*Job item*: Please copy, word for word, the line that contains "border:1px solid #000000;" and every line after it through the end of the records, and nothing more.
Start of Block
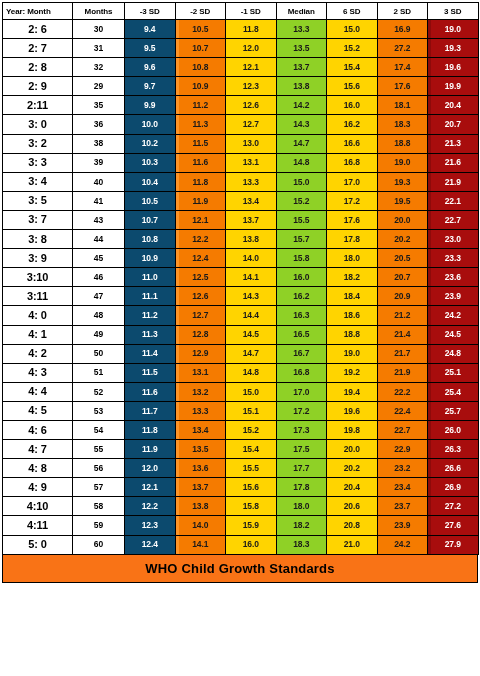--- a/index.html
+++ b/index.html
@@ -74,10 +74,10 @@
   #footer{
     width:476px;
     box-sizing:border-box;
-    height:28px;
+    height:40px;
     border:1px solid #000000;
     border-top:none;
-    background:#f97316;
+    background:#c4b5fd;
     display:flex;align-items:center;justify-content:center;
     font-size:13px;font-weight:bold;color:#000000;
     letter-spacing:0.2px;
End of Block
*Output of the task*:
     border:1px solid #000000;
     border-top:none;
-    background:#f97316;
+    background:#c4b5fd;
     display:flex;align-items:center;justify-content:center;
     font-size:13px;font-weight:bold;color:#000000;
     letter-spacing:0.2px;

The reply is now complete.